Architecture

Alauda Distributed Tracing is based on Jaeger v2 and Alauda Build of OpenTelemetry v2. Jaeger instances are deployed through the OpenTelemetry Operator, and Elasticsearch is used as the backend storage. In this architecture, Jaeger v2 provides the core tracing backend capabilities for data ingestion, query, and visualization.

Jaeger v2 is designed to be a versatile and flexible tracing platform. It can be deployed as a single binary that can be configured to perform different roles within the Jaeger architecture.

Roles

  • collector: Receives incoming trace data from applications and writes it into a storage backend.
  • query: Serves the APIs and the user interface for querying and visualizing traces.
  • es-rollover: Manages Elasticsearch rollover-based index operations for Jaeger. It is used to prepare aliases, indices, and templates for rollover deployments, and can periodically roll the write alias to a new index while updating read aliases.

Storage architecture

Direct to storage

In this deployment the collectors receive the data from traced applications and write it directly to storage. The storage must be able to handle both average and peak traffic. The collectors may use an in-memory queue to smooth short-term traffic peaks, but a sustained traffic spike may result in dropped data if the storage is not able to keep up.

Architecture

With OpenTelemetry Collector

You do not need to use the OpenTelemetry Collector to operate Jaeger, because Jaeger is a customized distribution of the OpenTelemetry Collector with different roles. However, if you already use the OpenTelemetry Collectors, for gathering other types of telemetry or for pre-processing / enriching the tracing data, it can be placed in front of Jaeger in the collection pipeline. The OpenTelemetry Collectors can be run as an application sidecar, or as a remote service cluster.

The OpenTelemetry Collector supports Jaeger's Remote Sampling protocol and can either serve static configurations from config files directly, or proxy the requests to the Jaeger backend (e.g., when using adaptive sampling).

Architecture

OpenTelemetry Collector as a sidecar / host agent

Benefits:

  • The SDK configuration is simplified as both trace export endpoint and sampling config endpoint can point to a local host and not worry about discovering where those services run remotely.
  • Collector may provide data enrichment by adding environment information, like k8s pod name.
  • Resource usage for data enrichment can be distributed across all application hosts.

Downsides:

  • An extra layer of marshaling/unmarshaling the data.

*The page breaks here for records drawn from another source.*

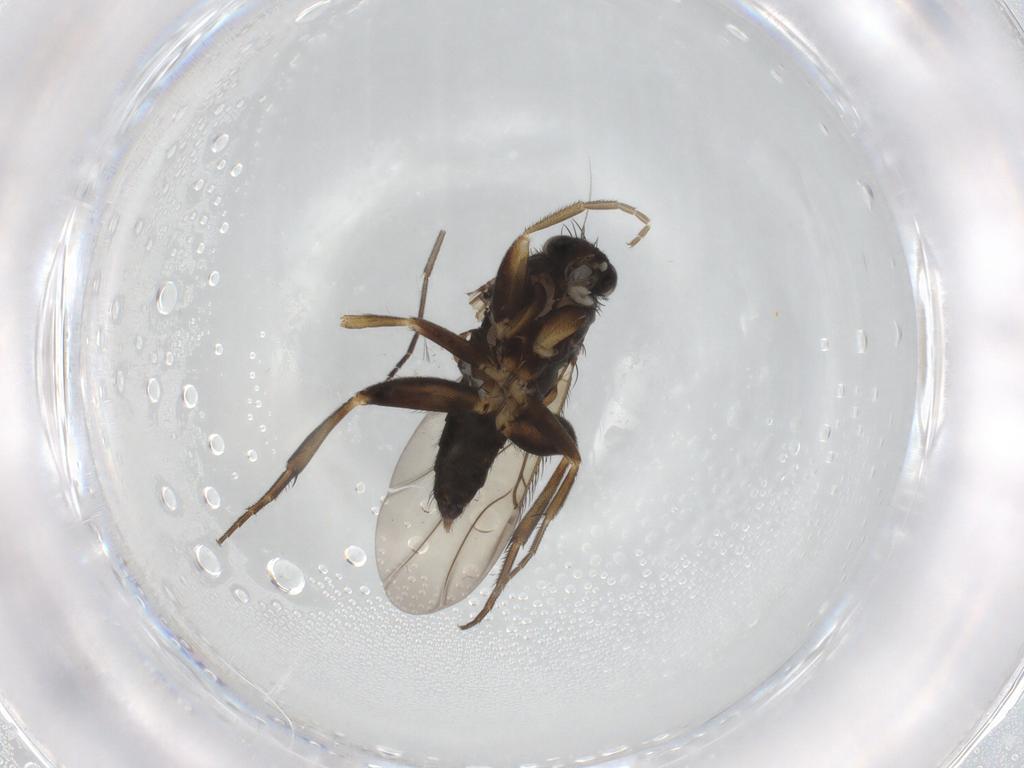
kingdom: Animalia
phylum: Arthropoda
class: Insecta
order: Diptera
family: Phoridae
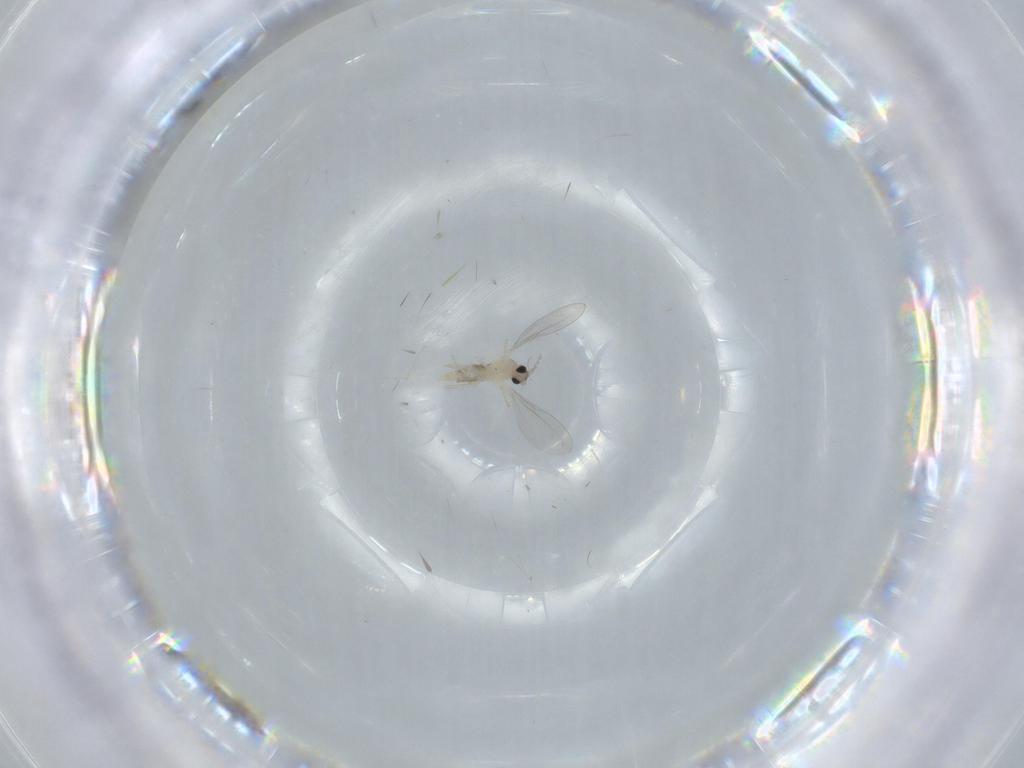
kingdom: Animalia
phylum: Arthropoda
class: Insecta
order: Diptera
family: Cecidomyiidae
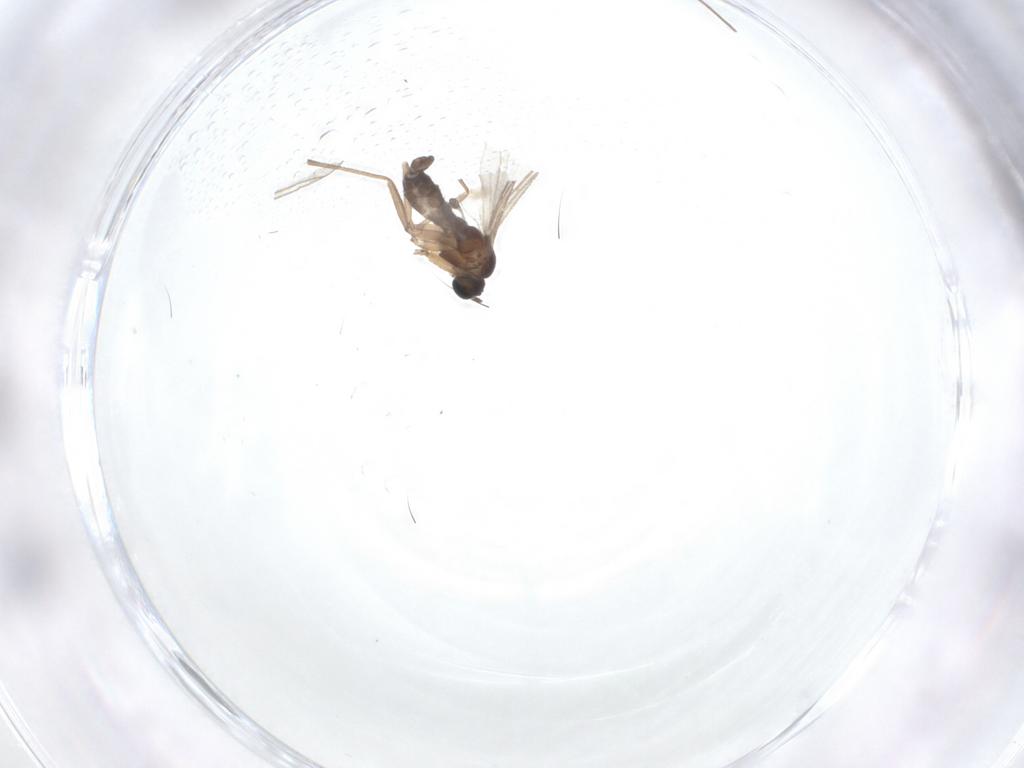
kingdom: Animalia
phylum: Arthropoda
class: Insecta
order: Diptera
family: Sciaridae
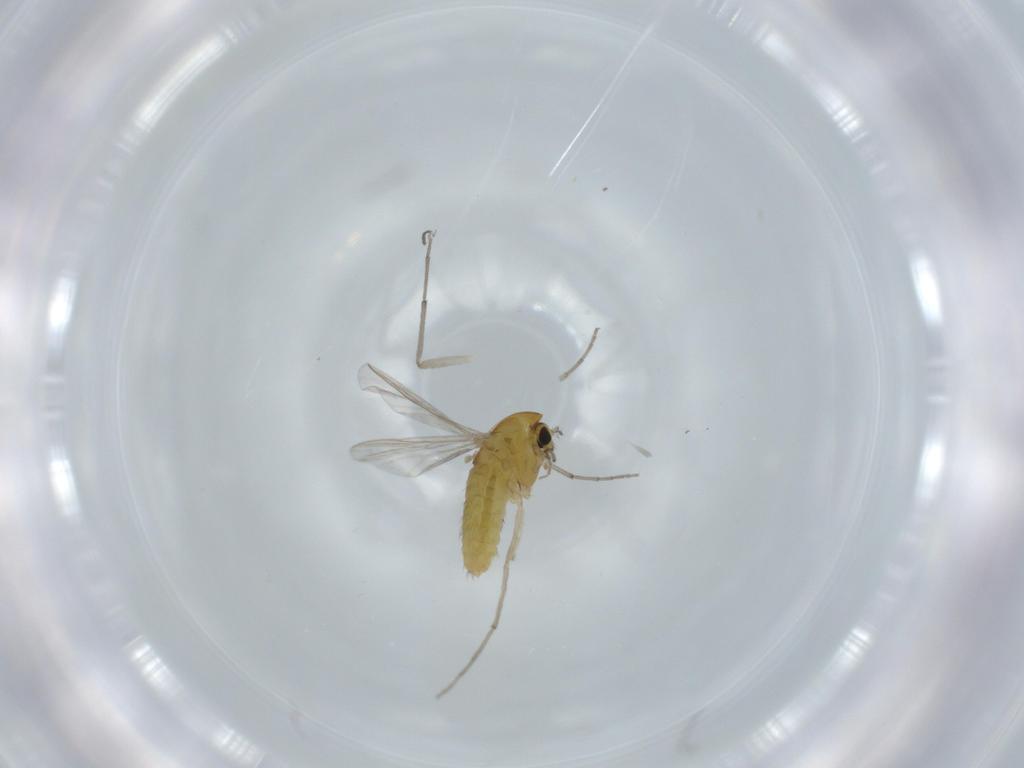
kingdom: Animalia
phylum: Arthropoda
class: Insecta
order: Diptera
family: Chironomidae
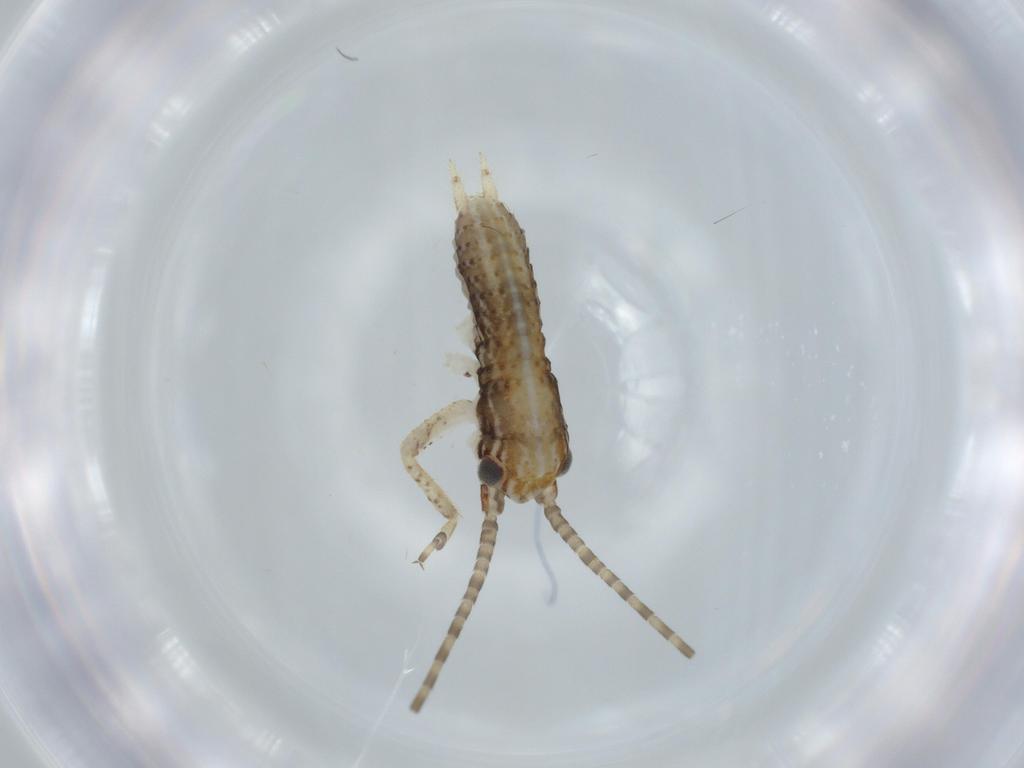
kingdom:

OpenTelemetry Collector as a remote cluster

Benefits:

Downsides:

  • An extra layer of marshaling/unmarshaling the data.

Jaeger Binary

The Jaeger binary is build on top of the OpenTelemetry Collector framework and includes:

  • Official upstream components, such as OTLP Receiver, Batch and Attribute Processor, etc.
  • Upstream components from opentelemetry-collector-contrib, such as Kafka Exporter and Receiver, Tail Sampling Processor, etc.
  • Jaeger own components, such as Jaeger Storage Exporter, Jaeger Query Extension, etc.

Architecture

Jaeger Components

OpenTelemetry Components

Receivers

  • OTLP - Accepts spans sent via OpenTelemetry Protocol (OTLP).
  • Jaeger - Accepts Jaeger formatted traces transported via gRPC or Thrift protocols.
  • Kafka - Accepts spans from Kafka in various formats (OTLP, Jaeger, Zipkin).
  • Zipkin - Accepts spans using Zipkin v1 and v2 protocols.
  • No-op - Used for Jaeger UI / query service deployment that does not require an ingestion pipeline.

Processors

  • Batch Processor - Batches spans for better efficiency.
  • Tail Sampling - Supports advanced post-collection sampling.
  • Memory Limiter - Supports back-pressure when the collector is overloaded.
  • Attributes Processor - Allows filtering, rewriting, and enriching spans with attributes. Can be used to redact sensitive data, reduce data volume, or attach environment information.
  • Filter Processor - Allows dropping spans and span events from the collector (⚠️ may cause broken traces).

Exporters

  • OTLP - Send data in OTLP format via gRPC.
  • OTLP HTTP - Sends data in OTLP format over HTTP.
  • Kafka - Sends data to Kafka in various formats (OTLP, Jaeger, Zipkin).
  • Prometheus - Sends metrics to Prometheus.
  • Debug - Debugging tool for pipelines.
  • No-op - Used for Jaeger UI / query service deployment that does not require an ingestion pipeline.

Connectors

  • Span Metrics - Generates metrics from span data.
  • Forward - Redirects telemetry between pipelines in the collector (ex: span to metric / span to log)

Extensions

  • Health Check v2 - Supports health checks.
  • zPages - Exposes internal state of the collector for debugging.
  • Performance Profiler (pprof) - enables Go's net/http/pprof endpoint, typically used by developers to collect performance profiles and investigate issues with the collector.